→ Task statement: Report every line of the records beneath this task that holds the string "candidats".

→ Records for processing:

------------------------------------------------------------------------

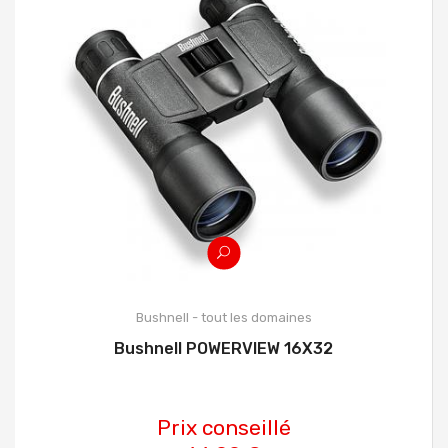
Bushnell - tout les domaines
Bushnell POWERVIEW 16X32
Prix conseillé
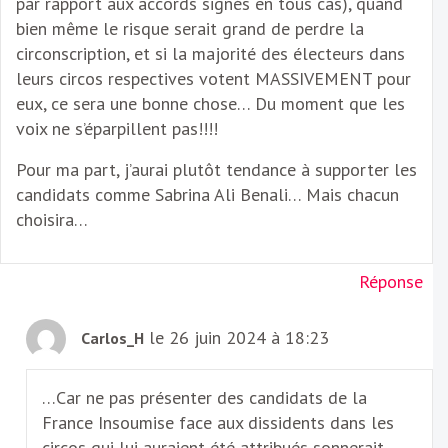
par rapport aux accords signés en tous cas), quand
bien même le risque serait grand de perdre la
circonscription, et si la majorité des électeurs dans
leurs circos respectives votent MASSIVEMENT pour
eux, ce sera une bonne chose… Du moment que les
voix ne s’éparpillent pas!!!!
Pour ma part, j’aurai plutôt tendance à supporter les
candidats comme Sabrina Ali Benali… Mais chacun
choisira…
Réponse
le 26 juin 2024 à 18:23
Carlos_H
…Car ne pas présenter des candidats de la
France Insoumise face aux dissidents dans les
circos qui lui auraient été attribués sonnerait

------------------------------------------------------------------------

→ Solved problem:
candidats comme Sabrina Ali Benali… Mais chacun
…Car ne pas présenter des candidats de la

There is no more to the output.